Attorney, Agent or Firm: Philpitt; Fred
Parent Case Text
This is a continuation-in-part of our application Ser. No. 212,491,
filed Dec. 27, 1971, now abandoned.
Claims
We claim:
1. A package containing carbonated beverage comprising in
combination:
a. an inner container
1. having a closed bottom and open top and side walls extending
therebetween,
2. having thin walls,
3. composed of high impact polystyrene of Izod Impact Measurement
within the range of 1.0 to 1.25 ft.-lb./in. of notch, and
4. having a wall thickness within the range of 0.013 - 0.018
inches,
b. a lid member extending across the open top of said inner
container and including release means forming part of the lid
member which is manually operable to release the pressure inside
the container,
c. sealing means adjacent the periphery of said lid member and
adjacent the periphery of the open top of said inner container for
engaging said lid member in a sealing relationship across the open
top of said inner container,
d. a quantity of carbonated beverage located within the inner
container closed by said lid member and which maintains a pressure
of at least 30 p.s.i. once said lid member has been applied across
the open top of said inner container, and
e. a restraining cup disposed annularly around said inner container
and engaging at least a portion of the walls of said inner
container, said restraining cup
1. being composed of high impact polystyrene of Izod Impact
Measurement in the range of 1.7 to 2.1 ft-lb/in. of notch, and
2. having a wall thickness which is greater than that of the inner
container, whereby the increase in pressure within the container,
due to the temperature of the environment, will extend the walls of
the inner container outwardly into firm frictional engagement with
the restraining cup such that the cup and inner container cannot be
separated manually until the release means is opened and the
pressure relieved.

_____

§ **Work request**
What wall thickness range does the patent claim give for the inner container?

_____

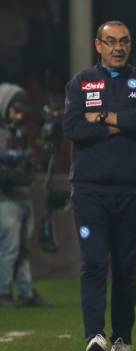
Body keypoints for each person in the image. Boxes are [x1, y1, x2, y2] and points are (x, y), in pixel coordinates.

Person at [62, 21, 136, 351]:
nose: (118, 47)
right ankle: (95, 337)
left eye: (124, 42)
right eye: (111, 41)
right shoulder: (80, 82)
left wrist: (99, 117)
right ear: (97, 45)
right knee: (93, 263)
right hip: (89, 191)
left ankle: (122, 340)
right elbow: (72, 128)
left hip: (131, 192)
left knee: (126, 268)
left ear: (130, 46)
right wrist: (119, 123)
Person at [0, 83, 46, 307]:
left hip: (21, 195)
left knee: (23, 248)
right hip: (4, 198)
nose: (18, 115)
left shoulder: (18, 133)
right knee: (9, 247)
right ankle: (3, 292)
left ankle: (26, 291)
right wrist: (15, 157)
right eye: (14, 110)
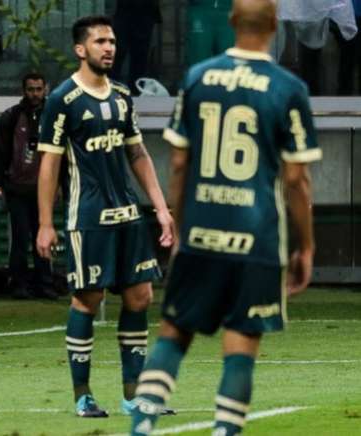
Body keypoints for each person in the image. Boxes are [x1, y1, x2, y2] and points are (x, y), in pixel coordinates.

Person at [129, 1, 321, 434]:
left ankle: (140, 427)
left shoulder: (199, 78)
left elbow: (179, 163)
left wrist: (178, 224)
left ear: (232, 21)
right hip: (257, 238)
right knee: (241, 345)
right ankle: (225, 430)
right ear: (275, 25)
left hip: (202, 232)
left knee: (174, 333)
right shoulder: (287, 87)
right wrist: (304, 245)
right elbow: (297, 180)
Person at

_____

§ **Exercise result**
0.013 to 0.018 inches.